Qt, the GPL, Business and Freedom (OfB)
Posted Aug 8, 2005 23:49 UTC (Mon) by
pynm0001 (guest, #18379)
In reply to:
Qt, the GPL, Business and Freedom (OfB) by ajross
Parent article:
Qt, the GPL, Business and Freedom (OfB)
So in a real-world situation a corporation developing an application is
going to choose a GUI toolkit with no commercial support instead of one
with? You pointed out a similar example yourself: Many companies
willingly buy MSDN licenses when they don't have to. The Platform SDK is
available from Microsoft for free, and they'll even mail you the CD for a
very reasonable fee. And yet, companies spend big bucks on a MSDN
license.
Why is this? Perhaps it's because of the support that such a license
buys the company and its developers. Perhaps they want someone to yell
at when something doesn't work. Perhaps they just feel better knowing
that somewhere in Redmond is a Microserf whose only duty is to make sure
that they are able to easily develop their needed software.
Who is the GTK+-serf that is doing this today? When a bug in GTK+ is
breaking their application, who do they contact? Novell? Red Hat?
The fact is that in the "real world", the PHBs and executives in the
corporations like being able to hold someone accountable. It's called
Covering Your Ass, and it's the basis of the business plans of many
companies that make money from taking shit from executives in a panic,
including the companies behind MySQL, JBoss, and yes, even Qt.

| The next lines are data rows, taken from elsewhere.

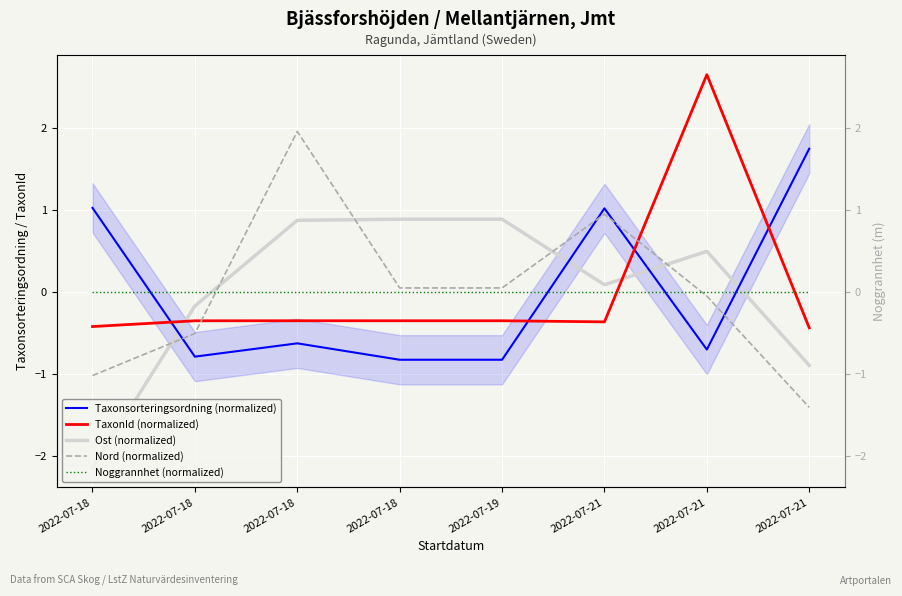

How many positive values does the Ost (normalized) series have?

5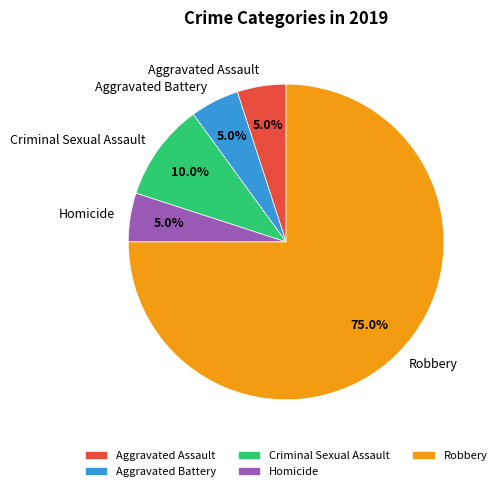

To the nearest percent, what is the combined percentage of Aggravated Battery and Homicide?

10%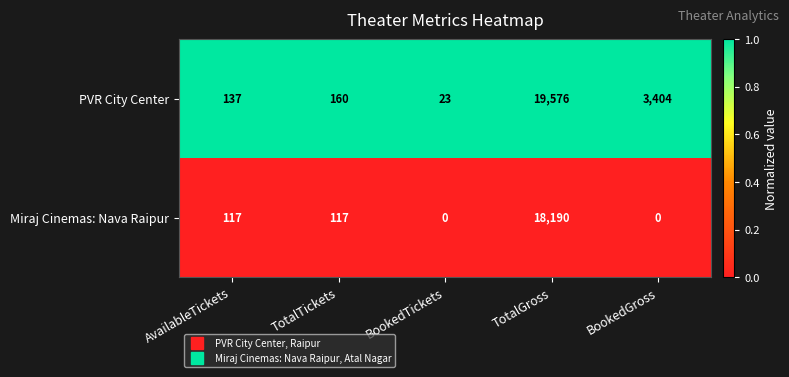

What is the maximum value shown in the chart?

19576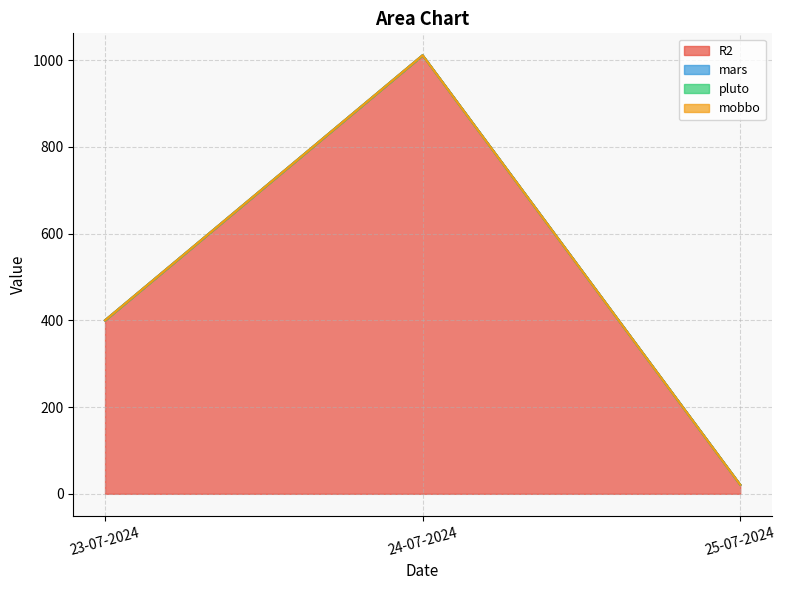

What is the approximate value of R2 at 24-07-2024?

1011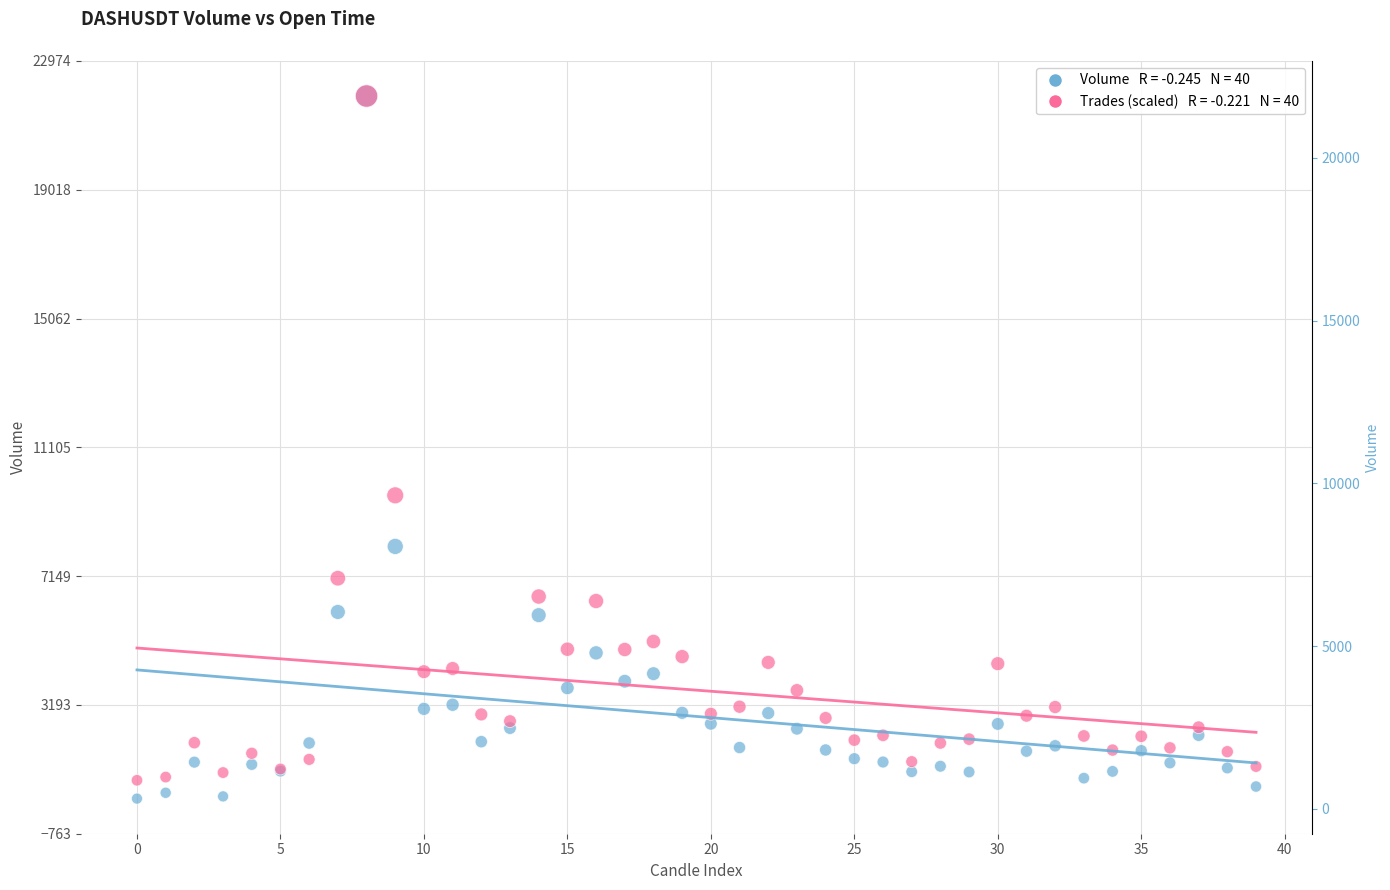

Across all series, what Y value is closest to 11105?

9630.3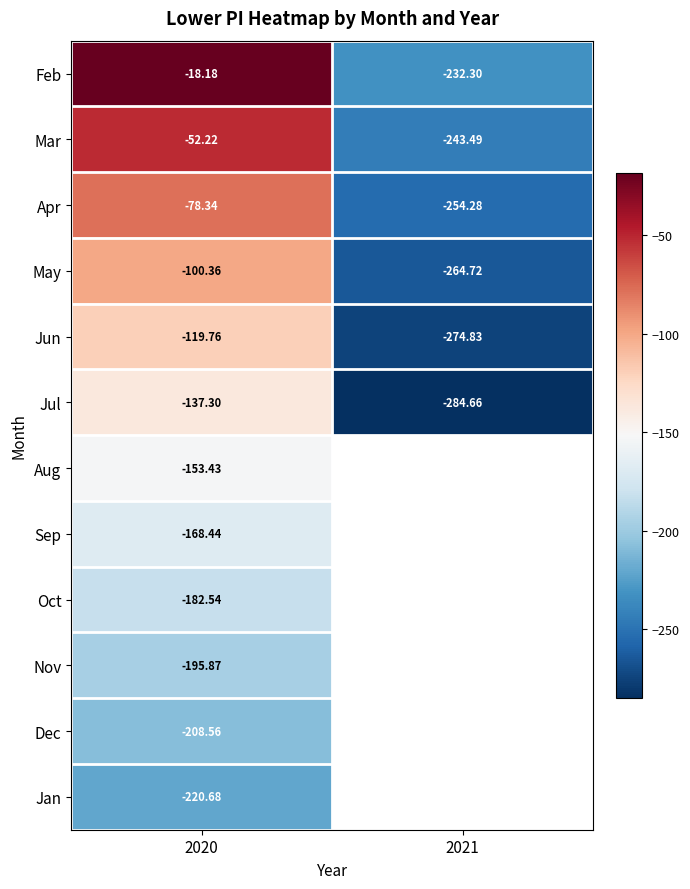

How many distinct data groups are displayed?

12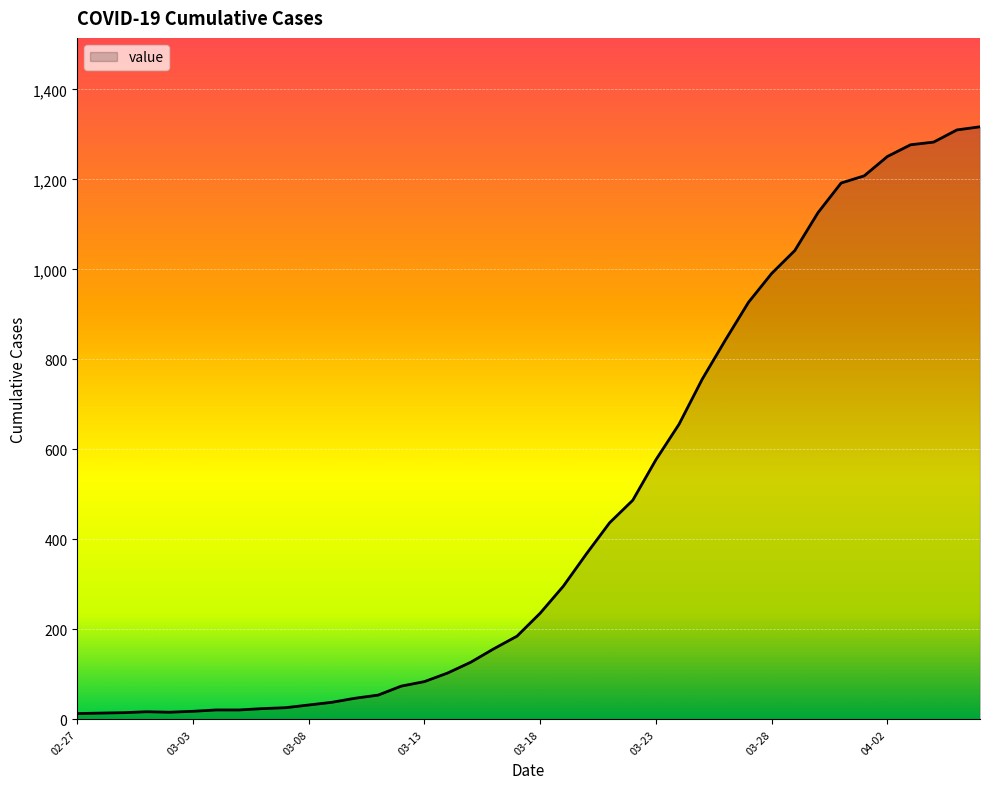

What is the difference between the maximum and minimum values?

1304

I would like to know what is up with the FUD regarding: 'Your software
stays "yours", and the platform stays the platform.' This sounds very
similar to the GPL-as-a-virus argument that has been parroted and quickly
discredited many times before. Except that in this case you bought the
*QPL*-ed edition. If you have not read the QPL before, it appears to be
similar to the LGPL by my reading, you can read it at
http://www.trolltech.com/licenses/qpl-annotated.html
But to try and head off the flame war: You're right when you say that
companies trying to develop proprietary software using a Free library are
going to have trouble. Trolltech offers them a way out, a way that for
the vast majority of corporations is a net money saver. For users of
Free software such as KDE and Scribus, we get a commercial-quality
library backed by dozens of the smartest developers money can hire. This
is not to mention the developers sponsored by Trolltech to work on non-Qt
software, such as the upcoming Exa hardware acceleration patches for
X.org.
So if a few companies are legally restrained from leeching off of the
hard work of others without either paying the Trolls for their trouble,
or sharing the results of their burden like the rest of us, I'll go ahead
and say that I honestly would not shed a tear.